TASK ITEM -> The records that follow must be repeated exactly, minus the images.

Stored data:
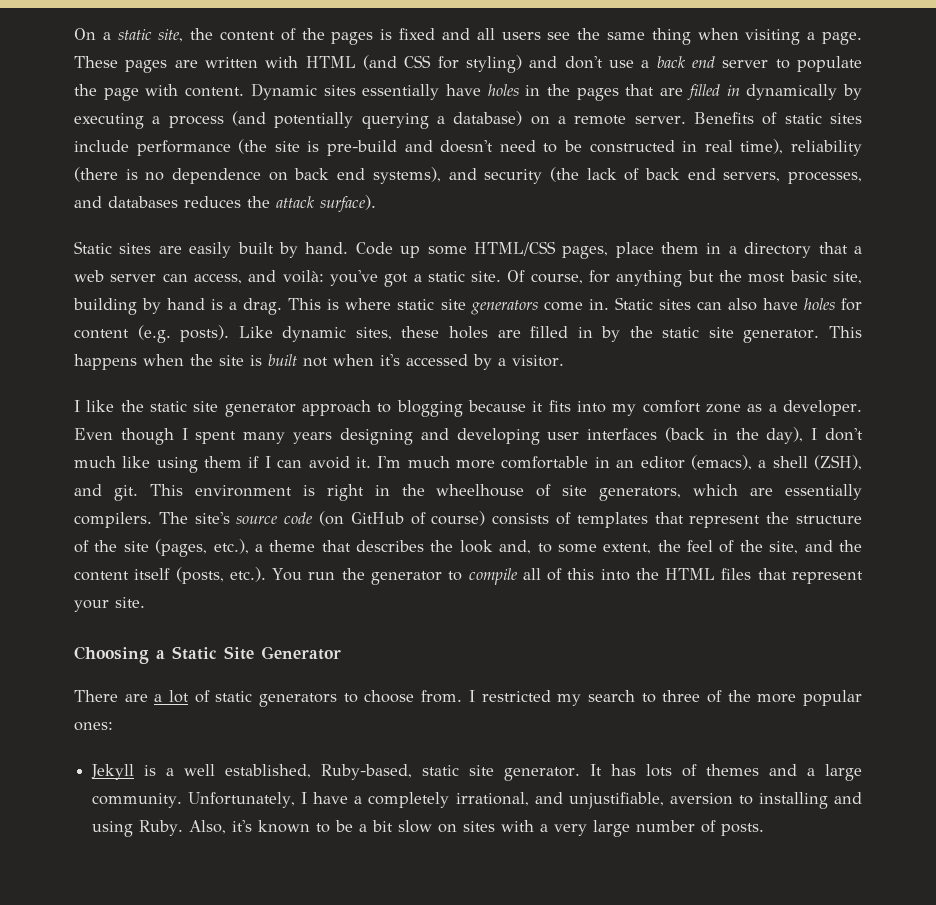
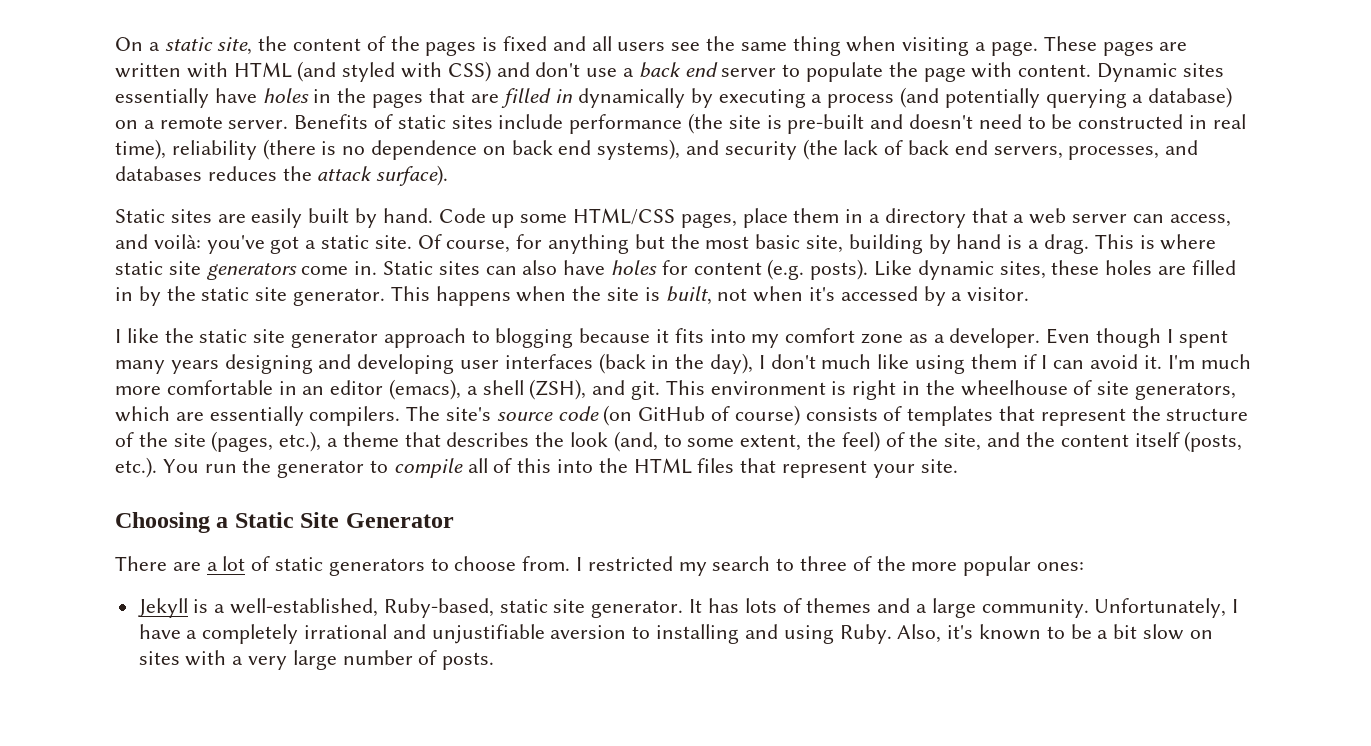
[404,55,522,73] CSS for styling) -> [342,61,491,82] styled with CSS)
[327,140,397,156] pre-build -> [787,114,865,134] pre-built
[268,354,297,366] built -> [665,286,712,305] built,
[499,540,532,554] and, -> [613,431,658,452] (and,
[687,540,714,552] feel -> [841,431,880,452] feel)
[184,764,312,778] well established, -> [230,598,379,617] well-established,
[455,792,664,809] irrational, and unjustifiable, -> [304,624,545,644] irrational and unjustifiable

RESPONSE TO THE EXERCISE ->
[404,55,522,73] CSS for styling) -> [342,61,491,82] styled with CSS)
[327,140,397,156] pre-build -> [787,114,865,134] pre-built
[268,354,297,366] built -> [665,286,712,305] built,
[499,540,532,554] and, -> [613,431,658,452] (and,
[687,540,714,552] feel -> [841,431,880,452] feel)
[184,764,312,778] well established, -> [230,598,379,617] well-established,
[455,792,664,809] irrational, and unjustifiable, -> [304,624,545,644] irrational and unjustifiable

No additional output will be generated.